» Exercise: Once you have read the entries, copy all of them exactly.

» Data for this task:
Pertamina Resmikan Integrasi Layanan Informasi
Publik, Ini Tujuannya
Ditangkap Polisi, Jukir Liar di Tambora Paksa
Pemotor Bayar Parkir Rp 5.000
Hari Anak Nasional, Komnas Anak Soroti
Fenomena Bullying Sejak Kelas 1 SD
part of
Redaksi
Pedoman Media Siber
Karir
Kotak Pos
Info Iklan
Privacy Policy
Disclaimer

» Solution for this exercise:
Pertamina Resmikan Integrasi Layanan Informasi
Publik, Ini Tujuannya
Ditangkap Polisi, Jukir Liar di Tambora Paksa
Pemotor Bayar Parkir Rp 5.000
Hari Anak Nasional, Komnas Anak Soroti
Fenomena Bullying Sejak Kelas 1 SD
part of
Redaksi
Pedoman Media Siber
Karir
Kotak Pos
Info Iklan
Privacy Policy
Disclaimer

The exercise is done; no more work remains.